Depuis de nombreux mois, nous dénonçons publiquement les carences de l'État qui n'assume pas ses obligations d'accueil vis-à-vis des demandeurs d'asile.  Cette situation est le fruit d'une politique nationale d'immigration que nous condamnons.


Dans ce contexte, la mise à disposition de logements et de moyens financiers directement par la Ville de Rennes, en dehors de toute compétence,  a permis la mise à l'abri de 60 personnes demandeuses d'asile depuis le mois de décembre dernier. C'est un effort considérable.


Je veux réaffirmer notre volonté et notre détermination à rendre ces places pérennes dans le cadre du dispositif CORUS que nous appelons de nos vœux. 8 communes de l'agglomération ont souhaité contribuer à ce dispositif. D'autres partenaires également.


Des négociations soutenues avec les services de l'État et les associations gestionnaires nous avaient permis d'aboutir à une convention que nous jugions satisfaisantes.

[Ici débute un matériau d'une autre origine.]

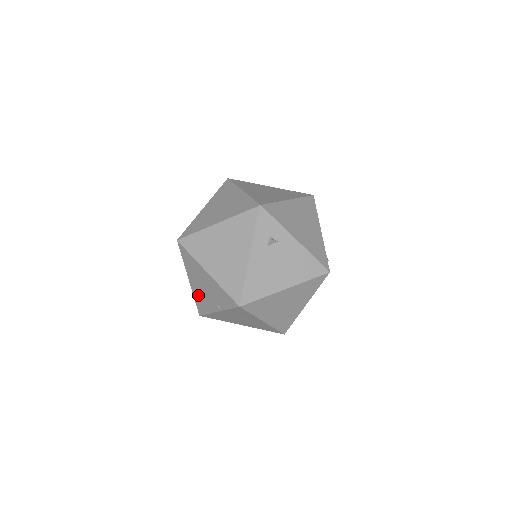
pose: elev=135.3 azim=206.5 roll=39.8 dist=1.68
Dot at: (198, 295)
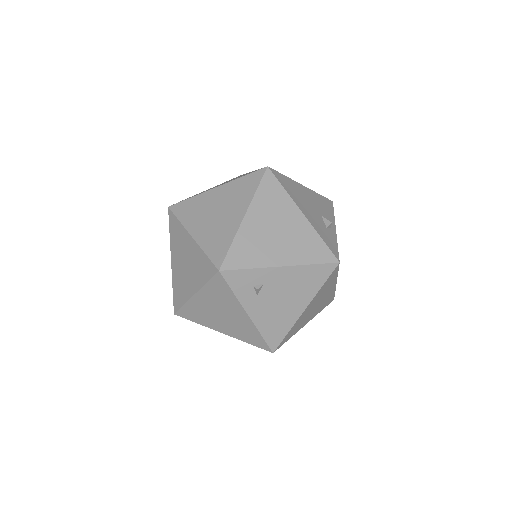
Dot at: occluded
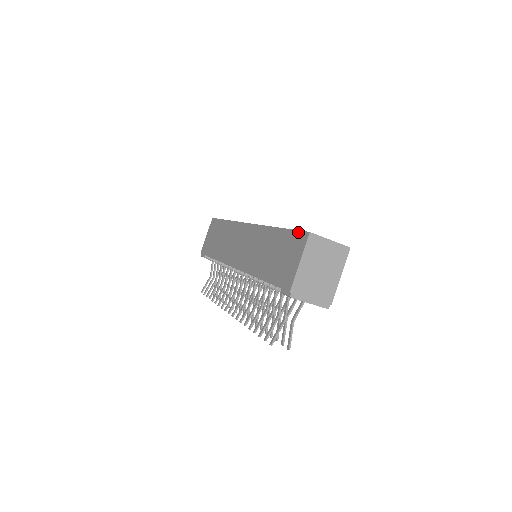
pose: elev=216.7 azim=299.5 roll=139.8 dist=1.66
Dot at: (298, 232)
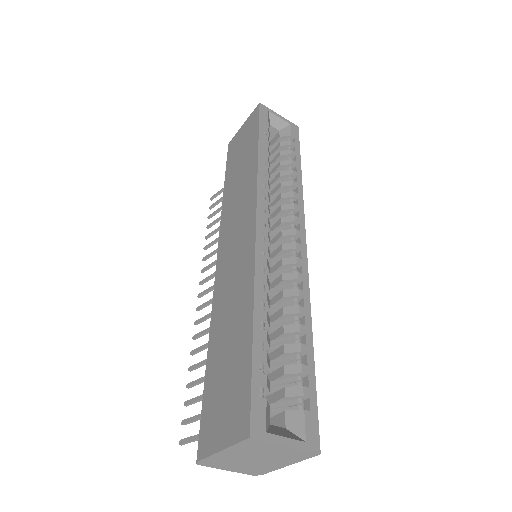
Dot at: (248, 398)
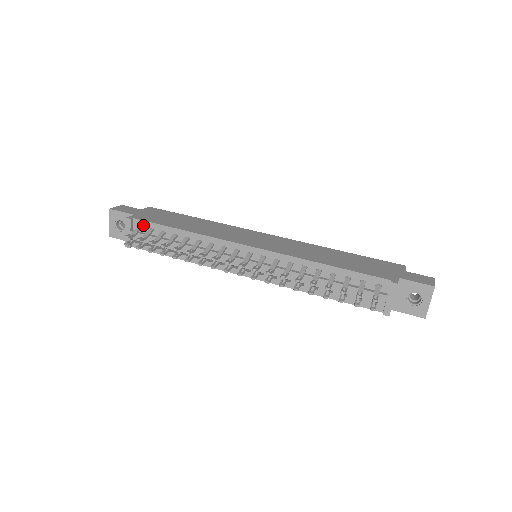
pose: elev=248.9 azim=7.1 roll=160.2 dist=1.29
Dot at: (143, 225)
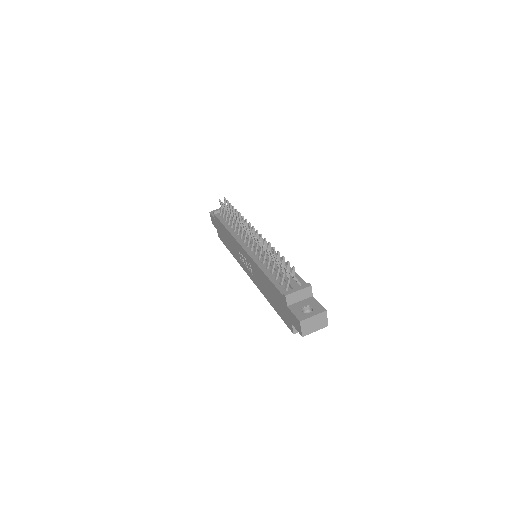
Dot at: occluded
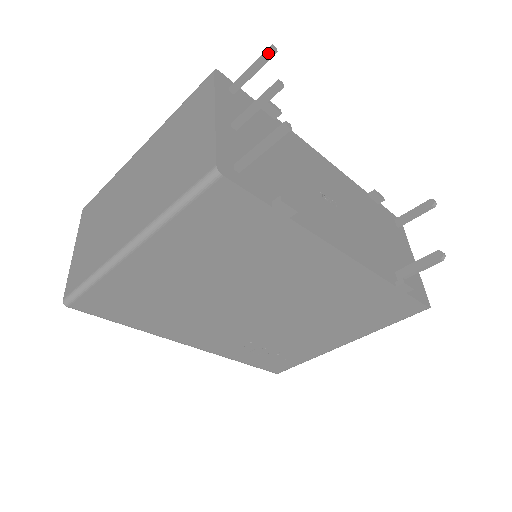
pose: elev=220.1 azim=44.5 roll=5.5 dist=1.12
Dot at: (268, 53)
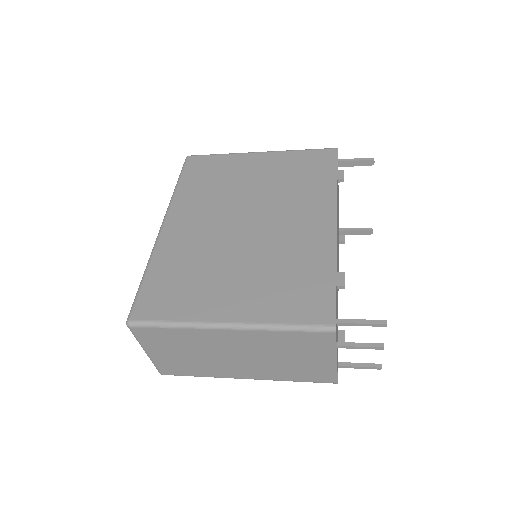
Dot at: (381, 326)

La semaine dernière, le Préfet nous a fait savoir qu'il refusait de valider cette convention en l'état, ne voulant pas, au nom des orientations gouvernementales, créer de nouvelles places spécifiques pour les demandeurs d'asile. Nous regrettons sincèrement ce changement de pied.
Tout comme nous regrettons que les réponses faites par Luc Chatel au nom du gouvernement devant l'assemblée nationale au Député Philippe Tourtelier il y a quelques semaines ne soient en rien suivi d'effets. C'est un euphémisme.


Nous continuons néanmoins  à rechercher activement des solutions pour consolider et augmenter les places créées et je prends l'engagement que les personnes actuellement hébergées dans les appartements de la Ville de Rennes mis à disposition y resteront  tant qu'elles n'auront pas été hébergées en CADA. Nous sommes déterminés,  comme nous l'avons été d'ailleurs pour soutenir l'ouverture de l'Abri et du foyer de la rue Monsieur Vincent, dont les travaux d'extension vont démarrer prochainement.


Par ailleurs, nous créons dans les services municipaux un poste dédié à l'accompagnement des personnes primo-arrivantes en matière d'accès au droit pour apporter un appui juridique aux personnes qui se voient refuser l'application de la loi. Nous voulons ainsi contribuer à un accueil digne dans un attachement permanent au respect des personnes et aux valeurs républicaines.